--- Record excerpts ---
--------------------
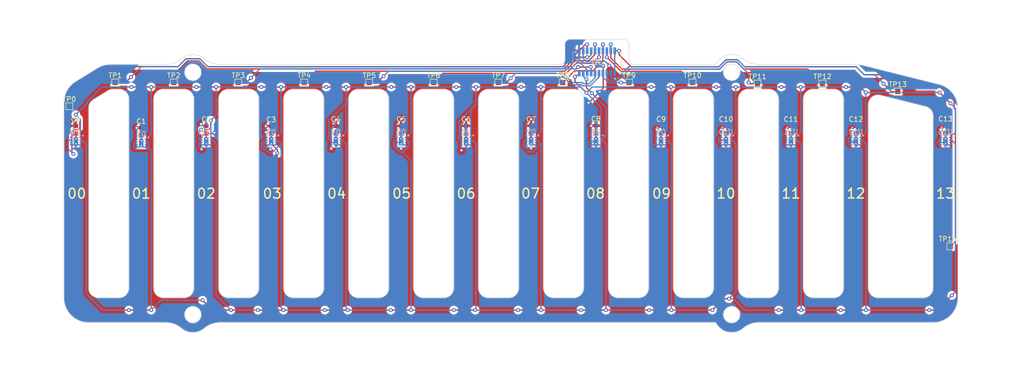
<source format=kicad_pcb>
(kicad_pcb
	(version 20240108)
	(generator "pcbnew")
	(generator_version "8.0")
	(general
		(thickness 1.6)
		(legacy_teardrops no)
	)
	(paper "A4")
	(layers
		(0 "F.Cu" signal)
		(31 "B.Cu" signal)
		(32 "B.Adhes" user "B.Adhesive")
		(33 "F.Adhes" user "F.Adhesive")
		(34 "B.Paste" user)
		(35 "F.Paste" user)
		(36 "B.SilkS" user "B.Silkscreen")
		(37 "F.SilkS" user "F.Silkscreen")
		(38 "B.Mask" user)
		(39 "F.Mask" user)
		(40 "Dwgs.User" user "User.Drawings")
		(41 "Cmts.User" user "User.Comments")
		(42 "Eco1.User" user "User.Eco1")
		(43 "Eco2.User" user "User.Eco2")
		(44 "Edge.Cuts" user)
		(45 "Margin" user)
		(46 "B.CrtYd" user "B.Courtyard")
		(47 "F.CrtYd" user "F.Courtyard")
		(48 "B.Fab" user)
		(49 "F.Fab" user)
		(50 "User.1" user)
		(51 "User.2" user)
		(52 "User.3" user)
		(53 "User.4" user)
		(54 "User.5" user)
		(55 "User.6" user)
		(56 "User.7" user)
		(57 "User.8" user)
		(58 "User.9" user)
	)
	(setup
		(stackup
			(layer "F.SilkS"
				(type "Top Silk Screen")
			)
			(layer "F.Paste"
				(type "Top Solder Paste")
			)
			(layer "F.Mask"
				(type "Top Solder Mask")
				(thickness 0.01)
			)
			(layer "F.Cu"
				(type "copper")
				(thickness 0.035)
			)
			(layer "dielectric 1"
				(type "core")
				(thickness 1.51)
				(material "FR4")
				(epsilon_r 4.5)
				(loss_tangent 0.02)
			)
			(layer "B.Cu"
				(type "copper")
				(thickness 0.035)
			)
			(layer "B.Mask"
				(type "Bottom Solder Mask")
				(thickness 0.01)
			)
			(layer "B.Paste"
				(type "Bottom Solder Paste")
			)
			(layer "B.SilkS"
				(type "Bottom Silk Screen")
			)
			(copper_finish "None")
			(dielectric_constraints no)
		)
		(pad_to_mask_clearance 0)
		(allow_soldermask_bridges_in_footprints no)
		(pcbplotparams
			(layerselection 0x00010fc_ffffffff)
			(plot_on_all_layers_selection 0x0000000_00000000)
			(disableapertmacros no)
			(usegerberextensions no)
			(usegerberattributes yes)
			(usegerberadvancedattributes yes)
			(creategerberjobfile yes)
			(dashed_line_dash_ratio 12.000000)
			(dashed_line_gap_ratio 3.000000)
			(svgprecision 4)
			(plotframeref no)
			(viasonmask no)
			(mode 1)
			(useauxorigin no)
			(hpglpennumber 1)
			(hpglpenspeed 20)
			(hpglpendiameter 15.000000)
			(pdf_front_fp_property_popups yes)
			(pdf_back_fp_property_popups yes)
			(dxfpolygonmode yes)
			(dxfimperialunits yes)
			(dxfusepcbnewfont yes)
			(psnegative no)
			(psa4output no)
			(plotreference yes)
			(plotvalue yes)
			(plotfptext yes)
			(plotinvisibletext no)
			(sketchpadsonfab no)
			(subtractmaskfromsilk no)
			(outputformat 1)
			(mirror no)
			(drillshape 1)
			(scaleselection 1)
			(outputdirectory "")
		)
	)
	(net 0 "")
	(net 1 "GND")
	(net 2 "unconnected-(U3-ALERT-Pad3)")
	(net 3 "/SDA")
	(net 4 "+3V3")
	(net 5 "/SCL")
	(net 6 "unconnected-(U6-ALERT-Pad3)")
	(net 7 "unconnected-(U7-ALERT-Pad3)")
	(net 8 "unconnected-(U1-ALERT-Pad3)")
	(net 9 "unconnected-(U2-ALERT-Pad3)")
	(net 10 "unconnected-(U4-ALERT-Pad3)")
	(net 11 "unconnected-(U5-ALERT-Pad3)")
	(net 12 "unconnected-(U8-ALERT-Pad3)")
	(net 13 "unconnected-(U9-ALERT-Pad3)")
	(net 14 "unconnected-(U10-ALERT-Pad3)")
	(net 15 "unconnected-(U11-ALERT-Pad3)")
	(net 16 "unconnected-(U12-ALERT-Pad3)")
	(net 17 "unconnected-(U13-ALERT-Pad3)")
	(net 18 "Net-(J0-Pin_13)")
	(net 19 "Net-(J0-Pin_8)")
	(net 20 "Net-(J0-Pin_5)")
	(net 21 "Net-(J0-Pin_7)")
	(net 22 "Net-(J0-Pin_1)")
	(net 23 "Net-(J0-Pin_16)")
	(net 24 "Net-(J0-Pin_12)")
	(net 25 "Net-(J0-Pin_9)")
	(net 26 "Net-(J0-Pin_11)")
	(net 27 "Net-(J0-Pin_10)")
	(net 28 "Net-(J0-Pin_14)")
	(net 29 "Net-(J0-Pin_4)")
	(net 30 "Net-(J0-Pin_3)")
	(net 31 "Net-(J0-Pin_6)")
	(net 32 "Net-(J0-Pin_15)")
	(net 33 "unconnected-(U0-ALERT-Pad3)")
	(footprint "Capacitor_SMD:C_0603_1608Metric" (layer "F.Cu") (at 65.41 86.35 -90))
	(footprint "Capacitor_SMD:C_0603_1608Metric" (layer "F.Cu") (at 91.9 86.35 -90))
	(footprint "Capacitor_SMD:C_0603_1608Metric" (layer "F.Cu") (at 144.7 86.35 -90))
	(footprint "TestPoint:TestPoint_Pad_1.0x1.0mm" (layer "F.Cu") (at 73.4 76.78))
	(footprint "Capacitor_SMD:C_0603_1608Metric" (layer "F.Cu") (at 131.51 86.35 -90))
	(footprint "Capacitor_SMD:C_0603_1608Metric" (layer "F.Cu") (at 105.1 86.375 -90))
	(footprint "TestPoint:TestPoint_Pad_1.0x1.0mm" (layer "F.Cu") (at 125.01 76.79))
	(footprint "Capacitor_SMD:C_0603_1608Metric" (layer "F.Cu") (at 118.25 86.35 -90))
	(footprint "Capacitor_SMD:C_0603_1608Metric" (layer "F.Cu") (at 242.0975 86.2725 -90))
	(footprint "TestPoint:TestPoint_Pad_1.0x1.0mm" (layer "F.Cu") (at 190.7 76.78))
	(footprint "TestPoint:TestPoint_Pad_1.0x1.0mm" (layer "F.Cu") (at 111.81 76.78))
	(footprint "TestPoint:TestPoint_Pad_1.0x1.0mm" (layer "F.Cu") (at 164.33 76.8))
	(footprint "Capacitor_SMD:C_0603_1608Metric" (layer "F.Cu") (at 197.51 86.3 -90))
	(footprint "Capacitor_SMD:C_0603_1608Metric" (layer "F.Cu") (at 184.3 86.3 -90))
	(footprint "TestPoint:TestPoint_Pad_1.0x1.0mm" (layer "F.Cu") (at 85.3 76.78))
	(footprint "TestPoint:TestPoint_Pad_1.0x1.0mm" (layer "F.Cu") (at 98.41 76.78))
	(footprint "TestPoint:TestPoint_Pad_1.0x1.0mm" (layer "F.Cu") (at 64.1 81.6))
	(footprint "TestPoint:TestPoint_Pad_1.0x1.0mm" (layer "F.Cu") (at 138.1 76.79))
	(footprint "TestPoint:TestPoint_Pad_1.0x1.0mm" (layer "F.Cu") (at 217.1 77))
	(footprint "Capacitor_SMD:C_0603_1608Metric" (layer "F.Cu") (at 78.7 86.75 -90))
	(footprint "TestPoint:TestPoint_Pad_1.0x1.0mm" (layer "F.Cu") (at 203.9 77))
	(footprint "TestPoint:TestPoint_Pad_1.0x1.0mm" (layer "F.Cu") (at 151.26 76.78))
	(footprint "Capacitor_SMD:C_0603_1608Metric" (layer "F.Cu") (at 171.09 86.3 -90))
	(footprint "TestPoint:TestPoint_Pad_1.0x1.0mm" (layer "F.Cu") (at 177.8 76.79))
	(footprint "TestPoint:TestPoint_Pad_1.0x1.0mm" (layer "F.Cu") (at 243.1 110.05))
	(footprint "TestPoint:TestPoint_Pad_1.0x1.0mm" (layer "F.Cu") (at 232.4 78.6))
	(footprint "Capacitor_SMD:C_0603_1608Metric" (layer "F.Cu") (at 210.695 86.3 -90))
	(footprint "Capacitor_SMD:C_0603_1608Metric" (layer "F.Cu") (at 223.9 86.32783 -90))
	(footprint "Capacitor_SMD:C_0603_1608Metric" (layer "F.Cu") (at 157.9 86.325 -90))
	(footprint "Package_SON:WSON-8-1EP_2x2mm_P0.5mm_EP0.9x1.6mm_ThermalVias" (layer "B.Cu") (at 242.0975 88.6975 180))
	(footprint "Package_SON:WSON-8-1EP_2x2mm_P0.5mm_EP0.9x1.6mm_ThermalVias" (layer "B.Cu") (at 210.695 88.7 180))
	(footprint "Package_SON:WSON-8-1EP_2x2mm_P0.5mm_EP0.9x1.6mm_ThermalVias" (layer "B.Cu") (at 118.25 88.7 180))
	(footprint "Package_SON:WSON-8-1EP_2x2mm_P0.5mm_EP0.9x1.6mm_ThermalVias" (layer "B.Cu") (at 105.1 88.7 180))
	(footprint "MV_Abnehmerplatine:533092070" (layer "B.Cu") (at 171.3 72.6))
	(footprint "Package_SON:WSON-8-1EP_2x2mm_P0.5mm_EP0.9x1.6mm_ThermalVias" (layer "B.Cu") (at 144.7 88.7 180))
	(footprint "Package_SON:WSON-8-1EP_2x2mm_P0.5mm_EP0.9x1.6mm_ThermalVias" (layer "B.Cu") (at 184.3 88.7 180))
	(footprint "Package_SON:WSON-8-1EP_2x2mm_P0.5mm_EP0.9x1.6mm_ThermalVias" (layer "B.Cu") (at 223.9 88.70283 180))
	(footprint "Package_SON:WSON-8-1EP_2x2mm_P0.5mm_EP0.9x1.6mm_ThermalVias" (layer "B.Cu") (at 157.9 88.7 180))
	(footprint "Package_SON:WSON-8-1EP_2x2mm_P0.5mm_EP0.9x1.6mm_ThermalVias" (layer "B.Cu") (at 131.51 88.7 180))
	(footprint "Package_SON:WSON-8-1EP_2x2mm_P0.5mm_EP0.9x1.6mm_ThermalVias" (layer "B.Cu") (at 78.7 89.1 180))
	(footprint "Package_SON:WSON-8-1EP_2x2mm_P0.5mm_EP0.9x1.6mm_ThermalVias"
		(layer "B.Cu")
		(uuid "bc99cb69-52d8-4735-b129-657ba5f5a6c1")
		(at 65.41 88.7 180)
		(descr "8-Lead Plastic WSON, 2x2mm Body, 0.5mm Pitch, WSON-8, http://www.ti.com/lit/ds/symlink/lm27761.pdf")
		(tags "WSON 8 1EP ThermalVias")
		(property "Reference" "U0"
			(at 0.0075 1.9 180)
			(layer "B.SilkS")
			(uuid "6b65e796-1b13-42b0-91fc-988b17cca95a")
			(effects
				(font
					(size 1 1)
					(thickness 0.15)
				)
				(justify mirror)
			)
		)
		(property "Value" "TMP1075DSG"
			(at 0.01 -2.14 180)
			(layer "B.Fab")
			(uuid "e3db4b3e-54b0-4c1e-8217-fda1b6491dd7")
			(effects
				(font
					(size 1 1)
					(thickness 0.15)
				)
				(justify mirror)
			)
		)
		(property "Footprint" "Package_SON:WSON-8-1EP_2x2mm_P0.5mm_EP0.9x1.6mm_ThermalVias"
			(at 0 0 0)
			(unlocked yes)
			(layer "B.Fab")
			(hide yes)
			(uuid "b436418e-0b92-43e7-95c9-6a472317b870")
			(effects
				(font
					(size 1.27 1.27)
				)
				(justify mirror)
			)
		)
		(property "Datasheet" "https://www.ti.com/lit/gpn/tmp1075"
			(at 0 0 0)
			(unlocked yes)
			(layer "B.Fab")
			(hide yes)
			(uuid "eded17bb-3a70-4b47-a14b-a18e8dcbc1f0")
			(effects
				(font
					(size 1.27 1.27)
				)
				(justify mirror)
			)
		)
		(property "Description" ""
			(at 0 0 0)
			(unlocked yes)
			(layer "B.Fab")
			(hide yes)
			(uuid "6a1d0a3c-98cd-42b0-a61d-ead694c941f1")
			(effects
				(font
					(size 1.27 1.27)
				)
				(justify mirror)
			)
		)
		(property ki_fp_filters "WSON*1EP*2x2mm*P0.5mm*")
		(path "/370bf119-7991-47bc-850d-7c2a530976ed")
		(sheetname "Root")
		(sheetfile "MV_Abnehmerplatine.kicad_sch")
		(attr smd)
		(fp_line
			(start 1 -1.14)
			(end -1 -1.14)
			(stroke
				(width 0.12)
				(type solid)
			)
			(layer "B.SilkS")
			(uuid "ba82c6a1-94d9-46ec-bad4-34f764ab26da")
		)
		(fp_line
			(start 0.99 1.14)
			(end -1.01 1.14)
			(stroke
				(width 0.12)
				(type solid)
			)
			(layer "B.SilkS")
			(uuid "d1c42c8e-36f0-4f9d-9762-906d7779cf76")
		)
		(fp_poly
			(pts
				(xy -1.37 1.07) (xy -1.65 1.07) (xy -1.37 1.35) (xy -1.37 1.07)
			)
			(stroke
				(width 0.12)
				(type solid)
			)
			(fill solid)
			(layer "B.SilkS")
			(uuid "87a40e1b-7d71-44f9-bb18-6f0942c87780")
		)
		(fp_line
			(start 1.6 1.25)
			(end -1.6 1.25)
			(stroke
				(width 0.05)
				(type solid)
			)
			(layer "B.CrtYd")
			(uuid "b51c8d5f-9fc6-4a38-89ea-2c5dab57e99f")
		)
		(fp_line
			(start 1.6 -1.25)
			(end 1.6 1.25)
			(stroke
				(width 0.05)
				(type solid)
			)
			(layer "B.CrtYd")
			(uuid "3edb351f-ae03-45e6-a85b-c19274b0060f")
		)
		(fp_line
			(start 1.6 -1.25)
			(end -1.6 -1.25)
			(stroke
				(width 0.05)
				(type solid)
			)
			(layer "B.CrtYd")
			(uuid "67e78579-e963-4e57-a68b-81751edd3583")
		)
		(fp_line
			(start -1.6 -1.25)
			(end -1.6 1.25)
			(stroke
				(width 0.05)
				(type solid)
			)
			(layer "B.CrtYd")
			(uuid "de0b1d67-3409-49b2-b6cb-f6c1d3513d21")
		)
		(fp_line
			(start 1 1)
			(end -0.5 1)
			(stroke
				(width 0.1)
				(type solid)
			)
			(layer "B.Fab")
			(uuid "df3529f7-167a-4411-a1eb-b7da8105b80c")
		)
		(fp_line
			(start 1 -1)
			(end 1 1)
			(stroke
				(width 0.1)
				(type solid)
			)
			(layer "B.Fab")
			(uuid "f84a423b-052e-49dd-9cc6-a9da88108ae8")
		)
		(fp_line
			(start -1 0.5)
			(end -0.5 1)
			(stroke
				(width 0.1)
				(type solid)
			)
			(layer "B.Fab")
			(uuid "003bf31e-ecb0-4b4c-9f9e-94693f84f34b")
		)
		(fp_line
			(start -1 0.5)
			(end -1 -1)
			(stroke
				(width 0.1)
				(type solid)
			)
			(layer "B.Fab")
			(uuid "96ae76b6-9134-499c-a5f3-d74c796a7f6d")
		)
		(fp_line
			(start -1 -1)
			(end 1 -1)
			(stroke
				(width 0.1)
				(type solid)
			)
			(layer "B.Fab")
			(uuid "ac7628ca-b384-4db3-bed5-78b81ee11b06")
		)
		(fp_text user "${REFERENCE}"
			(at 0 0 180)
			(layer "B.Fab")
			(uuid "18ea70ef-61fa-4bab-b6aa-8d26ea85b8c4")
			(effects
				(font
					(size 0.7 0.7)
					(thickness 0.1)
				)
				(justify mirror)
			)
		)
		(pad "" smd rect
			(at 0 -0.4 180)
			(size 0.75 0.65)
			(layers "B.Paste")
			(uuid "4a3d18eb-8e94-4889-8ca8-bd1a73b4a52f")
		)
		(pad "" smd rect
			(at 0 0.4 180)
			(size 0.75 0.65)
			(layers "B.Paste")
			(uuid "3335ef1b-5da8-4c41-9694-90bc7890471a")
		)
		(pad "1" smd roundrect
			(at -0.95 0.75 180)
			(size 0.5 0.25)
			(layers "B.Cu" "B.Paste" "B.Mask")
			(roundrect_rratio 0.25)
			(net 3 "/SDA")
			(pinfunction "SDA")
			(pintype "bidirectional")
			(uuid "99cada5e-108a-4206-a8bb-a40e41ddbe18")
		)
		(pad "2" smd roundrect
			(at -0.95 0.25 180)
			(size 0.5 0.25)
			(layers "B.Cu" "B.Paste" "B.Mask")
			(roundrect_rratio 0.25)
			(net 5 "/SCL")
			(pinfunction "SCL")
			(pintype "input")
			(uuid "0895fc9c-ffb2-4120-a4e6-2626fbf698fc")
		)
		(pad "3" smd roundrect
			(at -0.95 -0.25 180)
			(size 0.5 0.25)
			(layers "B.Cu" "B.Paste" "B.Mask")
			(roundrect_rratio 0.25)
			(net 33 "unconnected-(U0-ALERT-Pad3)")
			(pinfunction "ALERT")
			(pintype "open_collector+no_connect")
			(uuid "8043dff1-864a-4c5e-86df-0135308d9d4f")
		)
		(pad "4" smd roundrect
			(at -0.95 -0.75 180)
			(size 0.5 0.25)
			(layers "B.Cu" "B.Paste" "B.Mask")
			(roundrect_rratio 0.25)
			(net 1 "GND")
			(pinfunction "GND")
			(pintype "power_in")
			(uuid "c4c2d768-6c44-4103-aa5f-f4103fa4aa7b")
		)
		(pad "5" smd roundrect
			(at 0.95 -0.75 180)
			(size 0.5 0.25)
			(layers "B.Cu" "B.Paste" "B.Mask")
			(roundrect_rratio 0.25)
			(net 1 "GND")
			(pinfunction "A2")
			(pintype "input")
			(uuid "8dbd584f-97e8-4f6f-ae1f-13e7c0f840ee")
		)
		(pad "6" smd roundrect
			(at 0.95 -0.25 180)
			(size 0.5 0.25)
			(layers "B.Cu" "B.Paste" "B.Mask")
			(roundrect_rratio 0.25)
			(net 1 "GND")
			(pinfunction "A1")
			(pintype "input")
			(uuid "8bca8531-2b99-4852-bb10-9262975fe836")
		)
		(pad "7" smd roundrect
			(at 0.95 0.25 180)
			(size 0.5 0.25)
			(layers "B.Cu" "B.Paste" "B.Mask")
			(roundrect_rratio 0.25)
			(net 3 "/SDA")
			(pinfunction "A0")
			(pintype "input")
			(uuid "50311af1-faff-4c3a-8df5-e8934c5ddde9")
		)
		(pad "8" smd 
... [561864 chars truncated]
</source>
--------------------
--- To-do item ---
Search the listing above for the string "Adhesive" and return each line it appears on.

--- Task solution ---
		(32 "B.Adhes" user "B.Adhesive")
		(33 "F.Adhes" user "F.Adhesive")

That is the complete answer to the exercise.